3 to White Decl., dated May 4, 2021 [dkt. no. 331-3].) Approximately seventeen months later, on December 22, 2011, Mavis Collie transferred the Aventura Property to Mrs. Gottlieb for ten dollars of consideration. (Ex. 4 to White Decl., dated May 4, 2021 [dkt. no. 331-4].) On July 20, 2015, the Aventura Property, which was then titled solely in the name of the Phyllis J. Gottlieb Living Trust (the “Trust”), was sold to Lior and Dara Cohen (the “Cohens”). (Ex. 5 to White Decl., dated May 4, 2021 [dkt. no. 331-5.) Mr. and Mrs. Gottlieb jointly owned the two properties that funded the original Aventura Property purchase until Mr. Gottlieb quitclaimed his interest in those properties to Mrs. Gottlieb in 1994 for a recited consideration of ten dollars

each. (Gottlieb Decl., dated Apr. 12, 2021 [dkt. no. 320] at 19-21; Gottlieb Release Mem. at 10.) Mrs. Gottlieb has no source of income independent of Mr. Gottlieb. Since their marriage in 1974, Mrs. Gottlieb has never been independently employed or held outside employment. (Ex. 1 to Tyler Decl., dated Aug. 20, 2015 [dkt. no. 164-1] at 14.) Instead, throughout their marriage, Mrs. Gottlieb has either cared for their family or worked alongside Mr. Gottlieb. (Ex. 6 to White Decl., dated May 4, 2021 [dkt. no. 331-6] at ¶¶ 12, 16; see also Contempt Hr’g Tr. at 33:15-35:7.) Nor has Mrs. Gottlieb inherited any assets or money. (Ex. 1 to Tyler Decl. at 22-23.)

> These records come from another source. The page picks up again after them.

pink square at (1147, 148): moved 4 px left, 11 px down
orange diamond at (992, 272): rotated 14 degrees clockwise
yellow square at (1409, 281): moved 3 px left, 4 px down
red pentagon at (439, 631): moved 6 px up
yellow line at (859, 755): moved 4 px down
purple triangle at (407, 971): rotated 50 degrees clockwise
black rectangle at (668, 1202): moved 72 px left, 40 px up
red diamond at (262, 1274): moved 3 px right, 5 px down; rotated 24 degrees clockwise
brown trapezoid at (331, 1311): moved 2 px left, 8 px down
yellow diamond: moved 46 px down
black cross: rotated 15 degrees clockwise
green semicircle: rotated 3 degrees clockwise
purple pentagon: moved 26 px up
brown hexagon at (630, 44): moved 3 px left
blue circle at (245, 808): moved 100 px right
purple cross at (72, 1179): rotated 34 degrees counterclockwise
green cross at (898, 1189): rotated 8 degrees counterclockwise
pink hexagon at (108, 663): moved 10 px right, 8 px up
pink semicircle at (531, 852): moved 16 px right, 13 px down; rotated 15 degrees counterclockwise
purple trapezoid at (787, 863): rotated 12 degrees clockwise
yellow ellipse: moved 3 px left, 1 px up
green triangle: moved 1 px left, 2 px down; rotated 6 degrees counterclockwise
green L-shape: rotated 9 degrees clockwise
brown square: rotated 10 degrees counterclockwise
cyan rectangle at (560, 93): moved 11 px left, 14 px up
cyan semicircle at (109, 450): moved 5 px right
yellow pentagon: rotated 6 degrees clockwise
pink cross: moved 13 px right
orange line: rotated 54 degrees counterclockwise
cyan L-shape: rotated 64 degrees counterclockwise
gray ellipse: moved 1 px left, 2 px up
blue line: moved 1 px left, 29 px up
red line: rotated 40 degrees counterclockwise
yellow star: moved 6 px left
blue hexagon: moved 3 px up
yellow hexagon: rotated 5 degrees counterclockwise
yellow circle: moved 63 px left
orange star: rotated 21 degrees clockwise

In fact, Mrs. Gottlieb’s only alleged means of generating income appears to stem from renovating and decorating the houses she and Mr. Gottlieb lived in, which ostensibly caused the properties to appreciate in value. (Contempt Hr’g Tr. at 33:15- 35:7.) Mr. Gottlieb was significantly involved in both the purchase and sale of the Aventura Property. Mr. Gottlieb was listed as the contact for Mavis Collie and carbon copied on emails relating to the purchase of the Aventura Property. (Ex. 7 to White Decl., dated May 4, 2021 [dkt. no. 331-7].) Mr. Gottlieb also played the leading role in the attempted sale of the Aventura Property to the Cohens in 2014. (Ex. 8 to White Decl., dated May 4, 2021 [dkt. no. 331-8]; Ex. 2 to Tyler Decl.,

dated Aug. 20, 2015 [dkt. no. 164-2] at 3.) Further, nearing the close of the attempted sale in 2014, Mr. Gottlieb directed the Milestone Title Company to include a condition for the title to pass. (Ex. 4 to Tyler Decl., dated Aug. 20, 2015 [dkt. no.